Effect of free radical scavengers on HIV-induced podocyte ROS generation and the role of ROS in HIV-induced enhanced lysosomal membrane permeabilization (LMP). A: CIDHPs, EV/CIDHPs, or HIV/CIDHPs were loaded with 2′,7′-dichlorofluorescein diacetate (DCFDA). After 30 min, cells were washed and treated with either buffer or SOD (500 U/ml) followed by measurement of ROS by a fluorometer (n = 3). *P < 0.01 compared with other variables. B: EV/CIDHPs, or HIV/CIDHPs were loaded with DCFDA. After 30 min, cells were washed and treated with either buffer or catalase (500 U/ml) followed by measurement of ROS by a fluorometer (n = 3). *P < 0.01 compared with all other variables. C: EV/CIDHPs (Control) and HIV/CIDHPs (HIV) were incubated in SFM containing either buffer or d-sphingosine (40 μg/ml, as a positive control) and then labeled with lysotracker (Lucifer yellow) and examined under a confocal microscope (n = 3). Representative microphotographs of individual cells are shown. A control cell showed intact lysosomes (punctate lysotracker labeling). An individual cell transduced with HIV or treated with sphingosine (positive control) displayed leakage of the dye into the cytosol (increase in lysotracker-labeled area).

Fig. 7.

VD attenuates HIV-induced disruption of podocyte actin cytoskeleton. A: EV/CIDHPs and HIV/CIDHPs were colabeled with phalloidin and nuclear stain 4′-6-diamidino-2-phenylindole (DAPI; n = 3). EV/CIDHPs displayed bright fluorescence, indicating intact actin filaments and well-spread cells. HIV/CIDHPs displayed fewer actin filaments and loss of spreading compared with EV/CIDHPs. B: EV/CIDHPs, EV/VD/CIDHPs, HIV/CIDHPS, and HIV/VD/CIDHPs were labeled with phalloidin and DAPI and then examined under a fluorescence microscope (n = 3). Representative microphotographs are shown as insets. The cortical F-actin score (CFS) index was calculated under control and experimental conditions.

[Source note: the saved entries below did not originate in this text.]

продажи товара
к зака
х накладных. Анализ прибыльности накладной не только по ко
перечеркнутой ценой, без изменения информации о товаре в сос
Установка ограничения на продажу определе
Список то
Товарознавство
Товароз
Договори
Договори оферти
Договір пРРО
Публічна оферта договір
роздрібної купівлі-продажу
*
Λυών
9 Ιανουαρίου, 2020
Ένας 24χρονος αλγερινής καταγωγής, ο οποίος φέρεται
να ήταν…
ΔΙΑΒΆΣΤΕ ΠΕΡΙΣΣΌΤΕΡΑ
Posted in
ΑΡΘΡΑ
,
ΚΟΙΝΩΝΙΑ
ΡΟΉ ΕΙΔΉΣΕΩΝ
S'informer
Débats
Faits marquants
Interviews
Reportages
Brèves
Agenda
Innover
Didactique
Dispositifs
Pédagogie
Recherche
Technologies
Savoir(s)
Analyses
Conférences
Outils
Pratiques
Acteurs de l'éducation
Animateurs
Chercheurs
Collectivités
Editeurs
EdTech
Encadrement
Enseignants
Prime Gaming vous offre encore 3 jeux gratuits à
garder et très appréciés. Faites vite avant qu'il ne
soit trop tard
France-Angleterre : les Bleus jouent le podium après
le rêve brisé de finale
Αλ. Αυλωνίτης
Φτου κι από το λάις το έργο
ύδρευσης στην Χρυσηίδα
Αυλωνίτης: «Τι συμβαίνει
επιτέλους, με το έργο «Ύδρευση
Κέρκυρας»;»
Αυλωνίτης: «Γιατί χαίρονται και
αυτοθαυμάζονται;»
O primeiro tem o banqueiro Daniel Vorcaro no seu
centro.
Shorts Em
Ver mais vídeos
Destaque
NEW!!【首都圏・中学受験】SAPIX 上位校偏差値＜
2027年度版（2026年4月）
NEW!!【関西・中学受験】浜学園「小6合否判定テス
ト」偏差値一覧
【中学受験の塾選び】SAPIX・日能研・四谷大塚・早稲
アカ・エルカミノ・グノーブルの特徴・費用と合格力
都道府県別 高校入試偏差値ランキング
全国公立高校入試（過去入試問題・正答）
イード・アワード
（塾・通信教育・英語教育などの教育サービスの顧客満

HIV/CIDHPs displayed an increased CFS index compared with EV/CIDHPs. *P < 0.001 compared with control and VD. **P < 0.01 compared with HIV alone.

Fig. 8.

Role of dynamin and CTSL in actin dynamics. A: EV/CIDHPs and HIV/CIDHPs were colabeled with anti-dynamin antibody and phalloidin and examined under a fluorescence microscope (n = 3). Representative microphotographs are shown. HIV/CIDHPs displayed fewer actin filaments and diminished expression of dynamin. B: CIDHPs were pretreated with EB1089 (10 nM, VD) for 4 h followed by transduction with either EV (control) or HIV and incubated in SFM for 24 h (n = 3). Subsequently, cells were immunolabeled for dynamin and phalloidin and examined under a fluorescence microscope. Representative microphotographs of podocyte under control and experimental conditions are shown. HIV/CIDHPs displayed diminished dynamin expression; VD preserved dynamin expression in HIV/CIDHPs.

Fig. 9.

Effect of lack of CTSL on podocyte dynamin expression under control and HIV milieu. A: cellular lysates of EV/CIDHPs transfected with SCR-siRNA, CTSL/siRNA, and HIV/CIDHPs were probed for CTSL. The same blots were reprobed for dynamin and actin. Representative gels from 2 sets of experiments are shown. B: cumulative data of 3 sets of experiments (experimental conditions described in A). *P < 0.05 compared with EV and SCR-siRNA. **P < 0.05 vs. CTSL/siRNA. C: cumulative data of 3 sets of experiments (experimental conditions described in A). *P < 0.05 compared with EV, SCR-siRNA, and HIV.